What Is Semi-Structured Data?
Finally, semi-structured data represents a hybrid of these two data types. This group could include Excel spreadsheets that contain important financial information, but the data itself is hard to extract. These data objects may have structure within them, but they lack the external structure needed for standard data management processes. Like unstructured data, these objects contain important insights that can be hard to extract and apply without an intelligent data governance strategy.
Semi-structured data refers to any information that uses a self-describing schema, such as XML or JSON. These types of data have an open-ended schema that enables application data flexibility. Sometimes, this type of data is combined with structured data to record additional properties for specific types of records within a structured data store.
The open-ended schema means that semi-structured data does not rely on the application that created it to define the embedded structure. For example, an Oracle database would be considered a structured data type. The rules governing the database are bound and applied by the application that creates the file, or, in this case, the database.
With semi-structured datasets, the definitions and constraints are embedded within the file, regardless of the application that created them. For example, XML files and cascading style sheets for web pages are both forms of semi-structured data. They can be created by almost any kind of application — such as Notepad, a website builder app or an Office app like Word — so there is no way for the application to apply structure or rules to these data types.

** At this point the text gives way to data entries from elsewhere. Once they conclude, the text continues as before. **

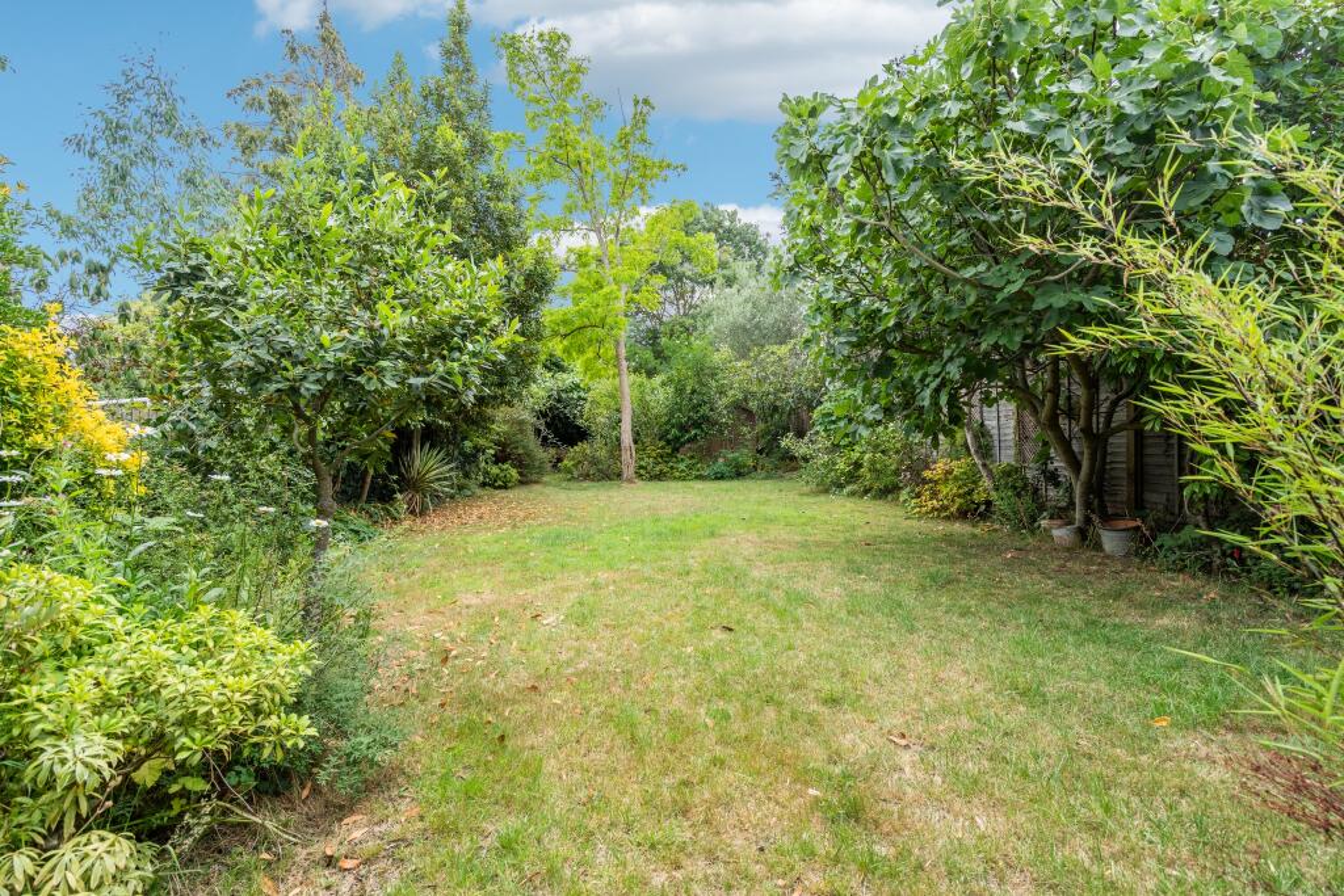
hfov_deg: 96.7
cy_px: 448
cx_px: 672
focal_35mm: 16
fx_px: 597
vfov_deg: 73.8
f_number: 5.6
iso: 640
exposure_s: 1/400
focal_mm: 16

Semi-structured data is challenging for organizations to manage because it does not necessarily have the same level of organization and predictability as structured data. It does not reside in fixed fields or records. At the same time, it does have more rigidity than unstructured data, because it does contain elements that can separate the data into various hierarchies (think of comma delimited files or tab delimited files).
Unlike structured data — which represents data as a flat table —semi-structured data can contain n-level hierarchies of nested information. This means that it can be easy to apply standard data management processes to semi-structured data, and it can be easy to extract insights from. The real issue is making sure your business has the tools and technology necessary to load the data into structured or unstructured data models, which can be managed via data governance.